■ Data for analysis
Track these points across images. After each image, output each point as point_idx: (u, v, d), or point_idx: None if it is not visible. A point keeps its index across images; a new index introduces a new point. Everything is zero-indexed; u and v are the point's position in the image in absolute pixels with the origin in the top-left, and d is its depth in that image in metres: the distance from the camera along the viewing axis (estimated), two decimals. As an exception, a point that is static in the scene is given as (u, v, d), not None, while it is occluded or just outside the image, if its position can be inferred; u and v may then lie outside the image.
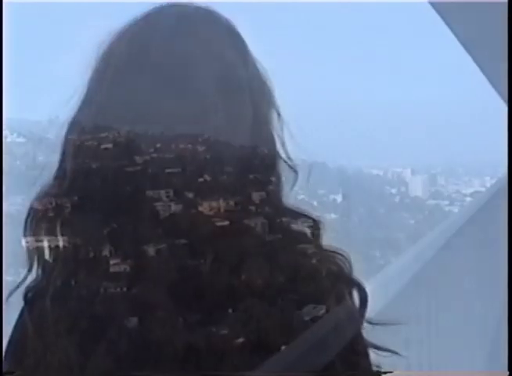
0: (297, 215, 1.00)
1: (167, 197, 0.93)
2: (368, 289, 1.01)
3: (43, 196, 0.96)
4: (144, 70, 0.98)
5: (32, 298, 0.95)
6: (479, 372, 4.60)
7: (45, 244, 0.95)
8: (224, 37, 1.02)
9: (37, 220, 0.96)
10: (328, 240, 1.01)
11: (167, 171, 0.94)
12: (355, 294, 1.00)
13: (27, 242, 0.97)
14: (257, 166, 1.00)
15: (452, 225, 4.77)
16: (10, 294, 0.96)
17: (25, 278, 0.96)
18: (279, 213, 0.99)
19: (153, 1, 1.05)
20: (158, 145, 0.95)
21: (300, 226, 1.00)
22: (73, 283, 0.92)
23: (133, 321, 0.88)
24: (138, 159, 0.94)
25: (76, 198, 0.95)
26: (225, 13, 1.04)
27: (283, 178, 1.03)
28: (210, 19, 1.03)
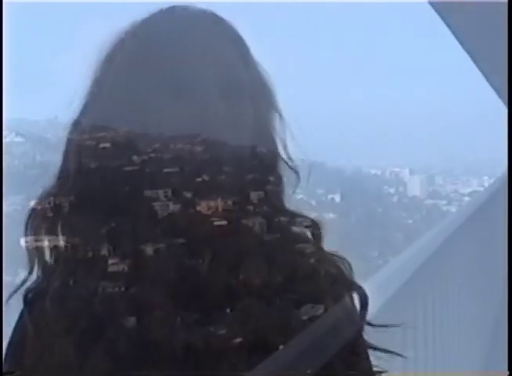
0: (296, 215, 1.01)
1: (166, 196, 0.93)
2: (366, 289, 1.01)
3: (46, 196, 0.97)
4: (145, 71, 0.98)
5: (32, 298, 0.95)
6: (479, 372, 4.60)
7: (46, 244, 0.95)
8: (225, 39, 1.02)
9: (40, 220, 0.96)
10: (326, 239, 1.01)
11: (166, 170, 0.94)
12: (356, 297, 1.00)
13: (27, 242, 0.97)
14: (256, 166, 1.00)
15: (450, 225, 4.77)
16: (10, 296, 0.96)
17: (25, 280, 0.96)
18: (277, 213, 0.99)
19: (153, 1, 1.05)
20: (157, 145, 0.95)
21: (298, 226, 1.00)
22: (72, 283, 0.92)
23: (131, 321, 0.88)
24: (136, 159, 0.95)
25: (77, 198, 0.95)
26: (225, 14, 1.04)
27: (284, 179, 1.03)
28: (212, 22, 1.03)
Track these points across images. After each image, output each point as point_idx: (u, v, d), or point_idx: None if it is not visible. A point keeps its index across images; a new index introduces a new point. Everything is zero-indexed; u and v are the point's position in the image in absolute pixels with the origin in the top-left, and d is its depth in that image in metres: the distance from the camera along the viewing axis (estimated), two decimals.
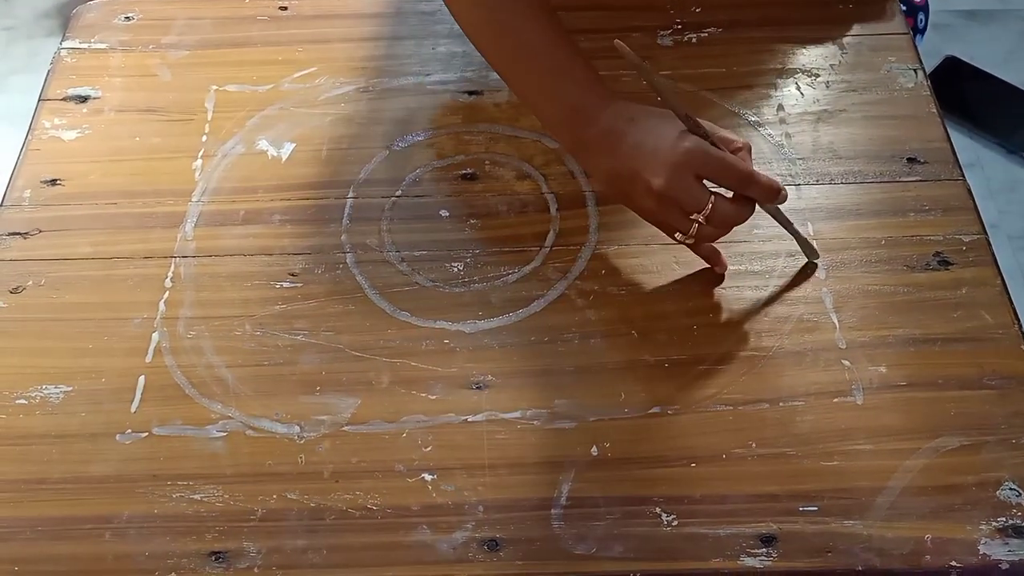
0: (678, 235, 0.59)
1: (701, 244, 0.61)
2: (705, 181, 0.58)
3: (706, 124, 0.59)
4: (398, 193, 0.69)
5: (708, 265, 0.63)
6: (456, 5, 0.67)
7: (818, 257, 0.63)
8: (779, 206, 0.61)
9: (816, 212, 0.67)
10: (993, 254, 0.64)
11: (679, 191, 0.57)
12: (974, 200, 0.67)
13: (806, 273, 0.63)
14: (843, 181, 0.68)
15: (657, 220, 0.60)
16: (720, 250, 0.62)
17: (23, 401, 0.59)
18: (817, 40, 0.77)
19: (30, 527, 0.55)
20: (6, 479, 0.56)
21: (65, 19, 0.83)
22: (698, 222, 0.57)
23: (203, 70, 0.76)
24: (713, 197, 0.57)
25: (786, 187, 0.66)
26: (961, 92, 1.50)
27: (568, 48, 0.61)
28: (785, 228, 0.62)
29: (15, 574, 0.53)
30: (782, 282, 0.63)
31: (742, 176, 0.57)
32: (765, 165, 0.69)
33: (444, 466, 0.56)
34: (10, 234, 0.67)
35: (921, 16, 0.88)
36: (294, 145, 0.72)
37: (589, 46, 0.76)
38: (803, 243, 0.63)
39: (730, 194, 0.59)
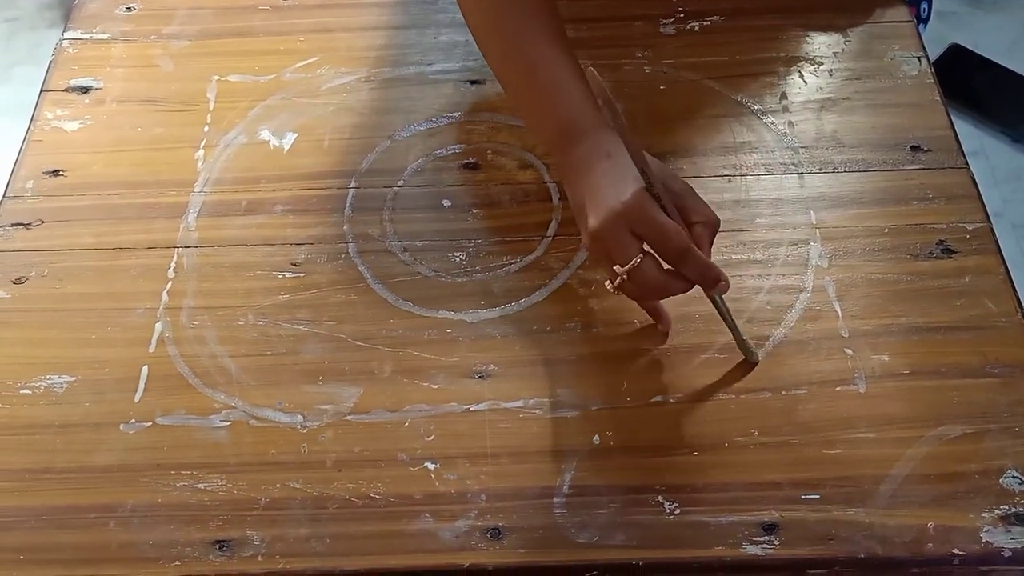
0: (608, 283, 0.57)
1: (640, 300, 0.59)
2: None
3: (678, 186, 0.57)
4: (400, 183, 0.69)
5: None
6: (467, 5, 0.67)
7: (757, 360, 0.59)
8: (719, 298, 0.57)
9: (819, 200, 0.67)
10: (996, 242, 0.64)
11: (609, 239, 0.55)
12: (978, 188, 0.67)
13: (747, 364, 0.59)
14: (846, 169, 0.68)
15: (594, 260, 0.60)
16: (664, 311, 0.60)
17: (27, 391, 0.60)
18: (820, 28, 0.77)
19: (35, 516, 0.55)
20: (11, 469, 0.57)
21: (67, 10, 0.83)
22: (621, 276, 0.55)
23: (205, 60, 0.76)
24: (640, 258, 0.55)
25: (789, 176, 0.65)
26: (966, 80, 1.50)
27: (569, 67, 0.60)
28: (724, 321, 0.58)
29: (20, 562, 0.53)
30: (785, 271, 0.63)
31: (675, 250, 0.55)
32: (768, 154, 0.69)
33: (447, 455, 0.56)
34: (13, 225, 0.67)
35: (924, 5, 0.88)
36: (296, 135, 0.72)
37: (592, 35, 0.76)
38: (741, 342, 0.58)
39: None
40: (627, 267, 0.55)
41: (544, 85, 0.53)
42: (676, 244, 0.55)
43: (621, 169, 0.55)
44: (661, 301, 0.60)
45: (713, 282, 0.56)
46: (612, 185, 0.55)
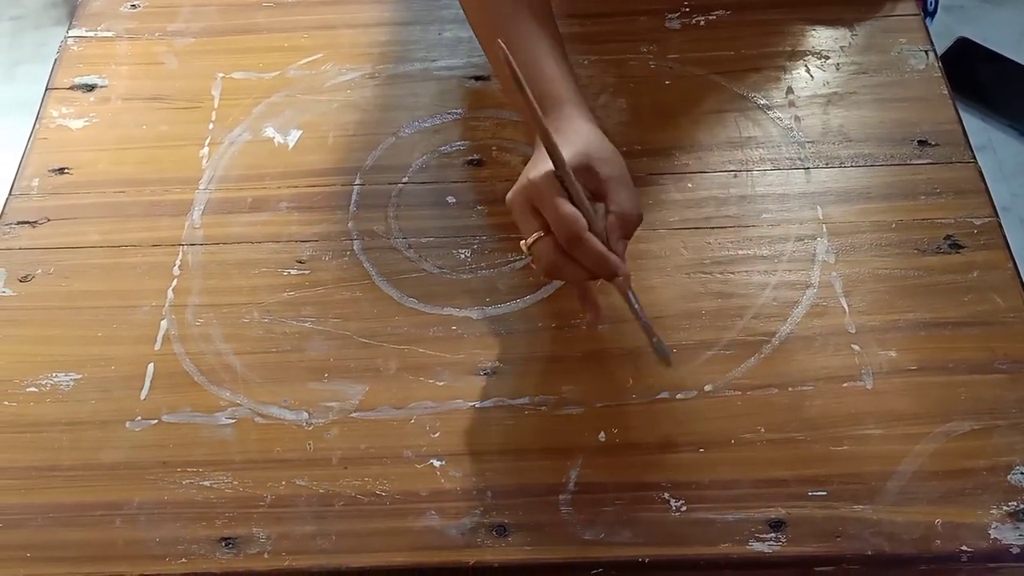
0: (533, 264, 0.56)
1: (548, 277, 0.58)
2: None
3: (607, 172, 0.55)
4: (405, 180, 0.69)
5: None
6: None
7: (670, 361, 0.57)
8: (631, 294, 0.56)
9: (826, 195, 0.66)
10: (1005, 237, 0.64)
11: (514, 212, 0.56)
12: (985, 183, 0.67)
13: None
14: (853, 164, 0.68)
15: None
16: (593, 300, 0.58)
17: (33, 389, 0.60)
18: (827, 22, 0.76)
19: (41, 514, 0.55)
20: (18, 466, 0.57)
21: (72, 8, 0.83)
22: (522, 249, 0.55)
23: (209, 57, 0.76)
24: (538, 235, 0.54)
25: (795, 171, 0.65)
26: (973, 74, 1.49)
27: (547, 46, 0.61)
28: (635, 317, 0.56)
29: (27, 560, 0.54)
30: (791, 267, 0.63)
31: (565, 235, 0.53)
32: (774, 149, 0.69)
33: (452, 452, 0.56)
34: (19, 223, 0.67)
35: None
36: (300, 132, 0.72)
37: (597, 30, 0.76)
38: (655, 343, 0.57)
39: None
40: (526, 241, 0.55)
41: (522, 63, 0.54)
42: (567, 230, 0.53)
43: (558, 144, 0.55)
44: (592, 290, 0.58)
45: (609, 274, 0.55)
46: (533, 162, 0.56)
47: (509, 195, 0.56)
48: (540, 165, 0.55)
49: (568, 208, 0.54)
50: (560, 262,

■ Task directions
Please list every line of the records that contains "decimals".

■ Response to the exercise
Track these points across images. After each image, output each point as point_idx: (u, v, d), or point_idx: None if it is not visible. A point keeps its index across images; a new index introduces a new point. Everything is zero-indexed; u and v are the point's position in the image in absolute pixels with the origin in the top-left, and d is its depth in that image in metres: the distance from the camera along the viewing axis (estimated), two decimals. As an exception, a point that is static in the scene is given as (u, v, d), not None, while it is occluded or just outside the image, if its position can be inferred; u and v may then lie outside the image.
Track these points across images. After each image, output each point as point_idx: (u, v, d), or point_idx: None if it is not visible. A point keeps its index across images; a new index introduces a new point. Everything is zero-indexed; u and v are the point's position in the image in absolute pixels with the origin in the top-left, and d is its depth in that image in metres: the distance from the camera along the viewing axis (estimated), two decimals.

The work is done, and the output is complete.